I am currently on the flight back home (or to Houston) from El Salvador  I have a lot of mixed emotions right now. I didn’t cry when I was saying goodbye to my family I was staying with, but I cried laying in bed last night by myself thinking about leaving. Yes, it breaks my heart to leave those amazing people behind in that difficult place while I get to go back to such a privileged life in the States… but I can’t help but feel like the phrase “breaks my heart” doesn’t fully explain what I mean. Yeah, that definitely doesn’t explain what I mean.

It’s not fair that just because they were born into a third world country, or just because I was born in a first world country, they get so little and I get so much. Neither of us did absolutely anything to deserve what we have. And maybe because the family I stayed with, Delmi’s family, maybe because they were sooooo similar to my family, I feel so strongly about this.
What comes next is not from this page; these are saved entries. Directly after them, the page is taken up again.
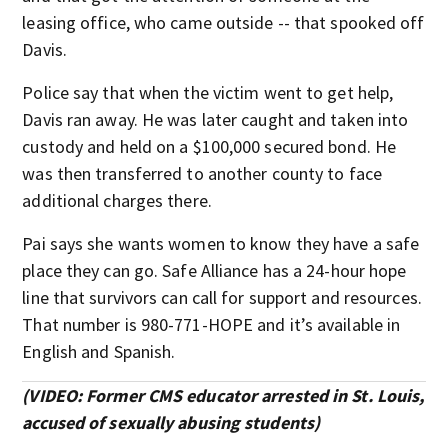
leasing office, who came outside -- that spooked off
Davis.
Police say that when the victim went to get help,
Davis ran away. He was later caught and taken into
custody and held on a $100,000 secured bond. He
was then transferred to another county to face
additional charges there.
Pai says she wants women to know they have a safe
place they can go. Safe Alliance has a 24-hour hope
line that survivors can call for support and resources.
That number is 980-771-HOPE and it’s available in
English and Spanish.
(VIDEO: Former CMS educator arrested in St. Louis,
accused of sexually abusing students)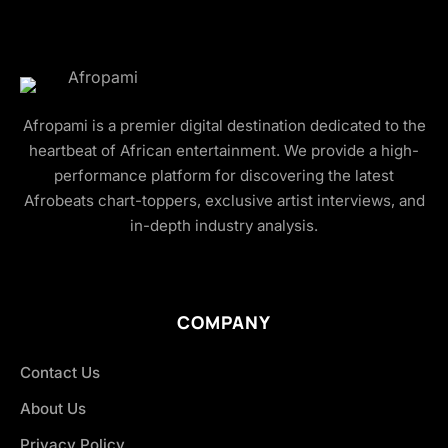
Afropami is a premier digital destination dedicated to the
heartbeat of African entertainment. We provide a high-
performance platform for discovering the latest
Afrobeats chart-toppers, exclusive artist interviews, and
in-depth industry analysis.
COMPANY
Contact Us
About Us
Privacy Policy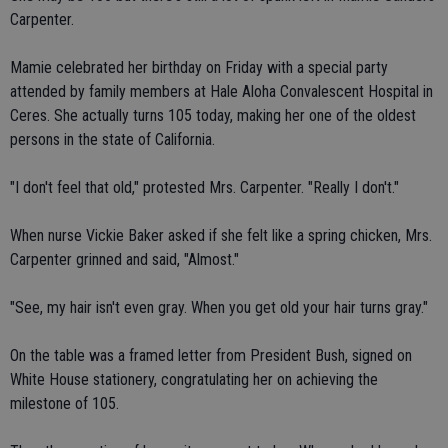
Carpenter.
Mamie celebrated her birthday on Friday with a special party
attended by family members at Hale Aloha Convalescent Hospital in
Ceres. She actually turns 105 today, making her one of the oldest
persons in the state of California.
"I don't feel that old," protested Mrs. Carpenter. "Really I don't."
When nurse Vickie Baker asked if she felt like a spring chicken, Mrs.
Carpenter grinned and said, "Almost."
"See, my hair isn't even gray. When you get old your hair turns gray."
On the table was a framed letter from President Bush, signed on
White House stationery, congratulating her on achieving the
milestone of 105.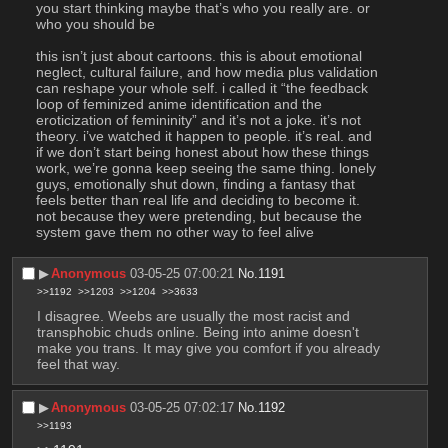
you start thinking maybe that’s who you really are. or 
who you should be
this isn’t just about cartoons. this is about emotional 
neglect, cultural failure, and how media plus validation 
can reshape your whole self. i called it “the feedback 
loop of feminized anime identification and the 
eroticization of femininity” and it’s not a joke. it’s not 
theory. i’ve watched it happen to people. it’s real. and 
if we don’t start being honest about how these things 
work, we’re gonna keep seeing the same thing. lonely 
guys, emotionally shut down, finding a fantasy that 
feels better than real life and deciding to become it. 
not because they were pretending, but because the 
system gave them no other way to feel alive
▶︎
Anonymous
03-05-25 07:00:21
No.
1191
>>1192
>>1203
>>1204
>>3633
I disagree. Weebs are usually the most racist and 
transphobic chuds online. Being into anime doesn't 
make you trans. It may give you comfort if you already 
feel that way.
▶︎
Anonymous
03-05-25 07:02:17
No.
1192
>>1193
Or maybe because I realized how much of a reality that lifestyle is to so many people. Regardless, I think that I’m already having a hard time accepting the fact that there are good, loving, beautiful people out there who are living in such dangerous places and it’s completely not their fault. Why did they get that life and I get my life? Who would I be to see and live in that world, in that life for as long as I did, and come back home and do nothing? Who would I be to go back to my world and just continue to be wrapped up in my own life full of materialistic objects?

But at the same time, I have to accept that that IS my world… my life is in the United States viagra frankreich. My life is at a nice, 4-year university with a car and a smartphone and working showers and clean water and electricity and a trash system and there is no gang violence directly endangering me or any of my loved ones whatsoever. I live every day in this world. I just, after seeing El Espino, after LIVING in El Espino, what do I do from here on out? I don’t know… all I know is it can’t be nothing. There’s no way.